Aim of the task -
Your answer must be the full listing, reproduced word for word.

----------------

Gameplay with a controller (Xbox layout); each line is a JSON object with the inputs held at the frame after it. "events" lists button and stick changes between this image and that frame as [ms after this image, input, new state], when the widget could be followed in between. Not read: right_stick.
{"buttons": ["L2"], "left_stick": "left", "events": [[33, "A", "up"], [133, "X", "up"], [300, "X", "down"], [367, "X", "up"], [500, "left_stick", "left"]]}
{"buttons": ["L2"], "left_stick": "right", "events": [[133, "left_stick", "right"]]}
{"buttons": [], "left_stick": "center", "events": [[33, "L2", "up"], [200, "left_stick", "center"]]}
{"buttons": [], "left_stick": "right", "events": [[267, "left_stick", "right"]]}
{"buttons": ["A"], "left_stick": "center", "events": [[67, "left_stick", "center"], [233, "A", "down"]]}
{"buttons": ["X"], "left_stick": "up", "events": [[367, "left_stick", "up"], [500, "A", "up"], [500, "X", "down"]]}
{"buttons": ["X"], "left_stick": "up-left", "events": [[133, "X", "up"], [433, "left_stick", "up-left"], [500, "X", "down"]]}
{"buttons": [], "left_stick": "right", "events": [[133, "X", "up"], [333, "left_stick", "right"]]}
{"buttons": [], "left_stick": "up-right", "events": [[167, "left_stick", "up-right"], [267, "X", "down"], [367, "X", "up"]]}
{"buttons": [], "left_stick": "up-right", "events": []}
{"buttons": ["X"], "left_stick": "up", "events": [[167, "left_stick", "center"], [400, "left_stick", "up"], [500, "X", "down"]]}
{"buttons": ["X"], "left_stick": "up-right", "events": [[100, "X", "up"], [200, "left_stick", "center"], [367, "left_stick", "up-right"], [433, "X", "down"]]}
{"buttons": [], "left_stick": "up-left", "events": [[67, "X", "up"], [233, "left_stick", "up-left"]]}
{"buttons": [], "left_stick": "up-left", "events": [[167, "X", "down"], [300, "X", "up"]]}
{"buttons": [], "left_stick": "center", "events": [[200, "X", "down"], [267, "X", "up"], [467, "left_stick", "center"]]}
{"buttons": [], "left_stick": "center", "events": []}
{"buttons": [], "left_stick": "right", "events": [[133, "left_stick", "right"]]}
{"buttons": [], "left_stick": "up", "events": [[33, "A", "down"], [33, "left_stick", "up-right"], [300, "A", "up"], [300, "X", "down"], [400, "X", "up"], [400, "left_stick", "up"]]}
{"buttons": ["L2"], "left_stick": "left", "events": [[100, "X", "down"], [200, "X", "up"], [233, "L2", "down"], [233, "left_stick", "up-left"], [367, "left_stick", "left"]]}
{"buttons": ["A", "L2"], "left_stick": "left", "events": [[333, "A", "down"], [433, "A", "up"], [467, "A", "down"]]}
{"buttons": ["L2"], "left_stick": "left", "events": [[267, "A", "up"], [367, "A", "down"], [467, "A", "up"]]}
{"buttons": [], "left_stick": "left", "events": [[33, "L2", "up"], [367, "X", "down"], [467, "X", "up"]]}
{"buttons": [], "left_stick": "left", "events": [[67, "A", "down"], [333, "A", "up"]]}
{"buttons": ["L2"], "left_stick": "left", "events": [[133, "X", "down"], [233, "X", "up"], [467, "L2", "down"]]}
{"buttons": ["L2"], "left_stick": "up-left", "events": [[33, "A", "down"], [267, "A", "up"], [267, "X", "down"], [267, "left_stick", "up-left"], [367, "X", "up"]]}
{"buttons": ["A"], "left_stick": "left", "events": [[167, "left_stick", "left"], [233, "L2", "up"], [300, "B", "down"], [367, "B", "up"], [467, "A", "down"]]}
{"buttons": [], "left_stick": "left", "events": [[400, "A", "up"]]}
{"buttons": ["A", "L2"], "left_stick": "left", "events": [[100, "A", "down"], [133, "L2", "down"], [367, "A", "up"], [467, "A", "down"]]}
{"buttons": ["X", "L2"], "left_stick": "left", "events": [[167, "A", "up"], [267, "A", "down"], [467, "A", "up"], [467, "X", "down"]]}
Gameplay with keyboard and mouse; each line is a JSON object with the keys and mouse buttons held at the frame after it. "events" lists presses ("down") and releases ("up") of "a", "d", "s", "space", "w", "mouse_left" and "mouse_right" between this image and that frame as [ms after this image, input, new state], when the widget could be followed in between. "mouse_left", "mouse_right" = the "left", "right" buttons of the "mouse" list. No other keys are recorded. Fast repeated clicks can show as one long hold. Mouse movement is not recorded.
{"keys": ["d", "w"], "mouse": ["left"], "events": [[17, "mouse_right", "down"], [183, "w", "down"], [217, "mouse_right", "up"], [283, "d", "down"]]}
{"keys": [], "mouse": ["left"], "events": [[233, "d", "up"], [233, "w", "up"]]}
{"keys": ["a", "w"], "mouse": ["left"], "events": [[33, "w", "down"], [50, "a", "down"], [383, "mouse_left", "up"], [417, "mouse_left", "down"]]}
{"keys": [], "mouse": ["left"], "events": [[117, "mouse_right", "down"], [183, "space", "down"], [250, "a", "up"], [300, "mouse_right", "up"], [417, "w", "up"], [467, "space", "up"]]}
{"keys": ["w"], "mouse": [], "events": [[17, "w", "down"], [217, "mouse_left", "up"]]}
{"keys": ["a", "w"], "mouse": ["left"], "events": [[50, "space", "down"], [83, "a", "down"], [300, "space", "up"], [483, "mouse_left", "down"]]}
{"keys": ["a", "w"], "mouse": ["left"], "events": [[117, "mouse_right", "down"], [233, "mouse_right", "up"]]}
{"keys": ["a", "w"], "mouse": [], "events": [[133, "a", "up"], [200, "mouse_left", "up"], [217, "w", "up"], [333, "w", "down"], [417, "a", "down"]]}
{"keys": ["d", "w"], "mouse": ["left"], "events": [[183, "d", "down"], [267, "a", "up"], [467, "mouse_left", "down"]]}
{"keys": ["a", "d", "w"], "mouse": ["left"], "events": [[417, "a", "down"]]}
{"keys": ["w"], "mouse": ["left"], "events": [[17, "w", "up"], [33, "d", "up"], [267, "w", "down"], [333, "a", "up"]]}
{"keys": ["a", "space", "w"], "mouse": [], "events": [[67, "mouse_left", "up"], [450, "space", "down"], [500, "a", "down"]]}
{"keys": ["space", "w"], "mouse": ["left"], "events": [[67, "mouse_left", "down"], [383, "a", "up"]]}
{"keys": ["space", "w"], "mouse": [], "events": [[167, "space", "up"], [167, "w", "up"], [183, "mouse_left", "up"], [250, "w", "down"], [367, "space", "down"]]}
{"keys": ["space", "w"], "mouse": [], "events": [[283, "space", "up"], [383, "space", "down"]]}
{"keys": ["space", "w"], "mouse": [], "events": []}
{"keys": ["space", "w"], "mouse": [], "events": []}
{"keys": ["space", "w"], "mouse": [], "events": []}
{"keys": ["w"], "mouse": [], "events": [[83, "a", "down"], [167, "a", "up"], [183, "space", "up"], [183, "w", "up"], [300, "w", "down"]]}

----------------

Response -
Gameplay with a controller (Xbox layout); each line is a JSON object with the inputs held at the frame after it. "events" lists button and stick changes between this image and that frame as [ms after this image, input, new state], when the widget could be followed in between. Not read: right_stick.
{"buttons": ["L2"], "left_stick": "left", "events": [[33, "A", "up"], [133, "X", "up"], [300, "X", "down"], [367, "X", "up"], [500, "left_stick", "left"]]}
{"buttons": ["L2"], "left_stick": "right", "events": [[133, "left_stick", "right"]]}
{"buttons": [], "left_stick": "center", "events": [[33, "L2", "up"], [200, "left_stick", "center"]]}
{"buttons": [], "left_stick": "right", "events": [[267, "left_stick", "right"]]}
{"buttons": ["A"], "left_stick": "center", "events": [[67, "left_stick", "center"], [233, "A", "down"]]}
{"buttons": ["X"], "left_stick": "up", "events": [[367, "left_stick", "up"], [500, "A", "up"], [500, "X", "down"]]}
{"buttons": ["X"], "left_stick": "up-left", "events": [[133, "X", "up"], [433, "left_stick", "up-left"], [500, "X", "down"]]}
{"buttons": [], "left_stick": "right", "events": [[133, "X", "up"], [333, "left_stick", "right"]]}
{"buttons": [], "left_stick": "up-right", "events": [[167, "left_stick", "up-right"], [267, "X", "down"], [367, "X", "up"]]}
{"buttons": [], "left_stick": "up-right", "events": []}
{"buttons": ["X"], "left_stick": "up", "events": [[167, "left_stick", "center"], [400, "left_stick", "up"], [500, "X", "down"]]}
{"buttons": ["X"], "left_stick": "up-right", "events": [[100, "X", "up"], [200, "left_stick", "center"], [367, "left_stick", "up-right"], [433, "X", "down"]]}
{"buttons": [], "left_stick": "up-left", "events": [[67, "X", "up"], [233, "left_stick", "up-left"]]}
{"buttons": [], "left_stick": "up-left", "events": [[167, "X", "down"], [300, "X", "up"]]}
{"buttons": [], "left_stick": "center", "events": [[200, "X", "down"], [267, "X", "up"], [467, "left_stick", "center"]]}
{"buttons": [], "left_stick": "center", "events": []}
{"buttons": [], "left_stick": "right", "events": [[133, "left_stick", "right"]]}
{"buttons": [], "left_stick": "up", "events": [[33, "A", "down"], [33, "left_stick", "up-right"], [300, "A", "up"], [300, "X", "down"], [400, "X", "up"], [400, "left_stick", "up"]]}
{"buttons": ["L2"], "left_stick": "left", "events": [[100, "X", "down"], [200, "X", "up"], [233, "L2", "down"], [233, "left_stick", "up-left"], [367, "left_stick", "left"]]}
{"buttons": ["A", "L2"], "left_stick": "left", "events": [[333, "A", "down"], [433, "A", "up"], [467, "A", "down"]]}
{"buttons": ["L2"], "left_stick": "left", "events": [[267, "A", "up"], [367, "A", "down"], [467, "A", "up"]]}
{"buttons": [], "left_stick": "left", "events": [[33, "L2", "up"], [367, "X", "down"], [467, "X", "up"]]}
{"buttons": [], "left_stick": "left", "events": [[67, "A", "down"], [333, "A", "up"]]}
{"buttons": ["L2"], "left_stick": "left", "events": [[133, "X", "down"], [233, "X", "up"], [467, "L2", "down"]]}
{"buttons": ["L2"], "left_stick": "up-left", "events": [[33, "A", "down"], [267, "A", "up"], [267, "X", "down"], [267, "left_stick", "up-left"], [367, "X", "up"]]}
{"buttons": ["A"], "left_stick": "left", "events": [[167, "left_stick", "left"], [233, "L2", "up"], [300, "B", "down"], [367, "B", "up"], [467, "A", "down"]]}
{"buttons": [], "left_stick": "left", "events": [[400, "A", "up"]]}
{"buttons": ["A", "L2"], "left_stick": "left", "events": [[100, "A", "down"], [133, "L2", "down"], [367, "A", "up"], [467, "A", "down"]]}
{"buttons": ["X", "L2"], "left_stick": "left", "events": [[167, "A", "up"], [267, "A", "down"], [467, "A", "up"], [467, "X", "down"]]}
Gameplay with keyboard and mouse; each line is a JSON object with the keys and mouse buttons held at the frame after it. "events" lists presses ("down") and releases ("up") of "a", "d", "s", "space", "w", "mouse_left" and "mouse_right" between this image and that frame as [ms after this image, input, new state], when the widget could be followed in between. "mouse_left", "mouse_right" = the "left", "right" buttons of the "mouse" list. No other keys are recorded. Fast repeated clicks can show as one long hold. Mouse movement is not recorded.
{"keys": ["d", "w"], "mouse": ["left"], "events": [[17, "mouse_right", "down"], [183, "w", "down"], [217, "mouse_right", "up"], [283, "d", "down"]]}
{"keys": [], "mouse": ["left"], "events": [[233, "d", "up"], [233, "w", "up"]]}
{"keys": ["a", "w"], "mouse": ["left"], "events": [[33, "w", "down"], [50, "a", "down"], [383, "mouse_left", "up"], [417, "mouse_left", "down"]]}
{"keys": [], "mouse": ["left"], "events": [[117, "mouse_right", "down"], [183, "space", "down"], [250, "a", "up"], [300, "mouse_right", "up"], [417, "w", "up"], [467, "space", "up"]]}
{"keys": ["w"], "mouse": [], "events": [[17, "w", "down"], [217, "mouse_left", "up"]]}
{"keys": ["a", "w"], "mouse": ["left"], "events": [[50, "space", "down"], [83, "a", "down"], [300, "space", "up"], [483, "mouse_left", "down"]]}
{"keys": ["a", "w"], "mouse": ["left"], "events": [[117, "mouse_right", "down"], [233, "mouse_right", "up"]]}
{"keys": ["a", "w"], "mouse": [], "events": [[133, "a", "up"], [200, "mouse_left", "up"], [217, "w", "up"], [333, "w", "down"], [417, "a", "down"]]}
{"keys": ["d", "w"], "mouse": ["left"], "events": [[183, "d", "down"], [267, "a", "up"], [467, "mouse_left", "down"]]}
{"keys": ["a", "d", "w"], "mouse": ["left"], "events": [[417, "a", "down"]]}
{"keys": ["w"], "mouse": ["left"], "events": [[17, "w", "up"], [33, "d", "up"], [267, "w", "down"], [333, "a", "up"]]}
{"keys": ["a", "space", "w"], "mouse": [], "events": [[67, "mouse_left", "up"], [450, "space", "down"], [500, "a", "down"]]}
{"keys": ["space", "w"], "mouse": ["left"], "events": [[67, "mouse_left", "down"], [383, "a", "up"]]}
{"keys": ["space", "w"], "mouse": [], "events": [[167, "space", "up"], [167, "w", "up"], [183, "mouse_left", "up"], [250, "w", "down"], [367, "space", "down"]]}
{"keys": ["space", "w"], "mouse": [], "events": [[283, "space", "up"], [383, "space", "down"]]}
{"keys": ["space", "w"], "mouse": [], "events": []}
{"keys": ["space", "w"], "mouse": [], "events": []}
{"keys": ["space", "w"], "mouse": [], "events": []}
{"keys": ["w"], "mouse": [], "events": [[83, "a", "down"], [167, "a", "up"], [183, "space", "up"], [183, "w", "up"], [300, "w", "down"]]}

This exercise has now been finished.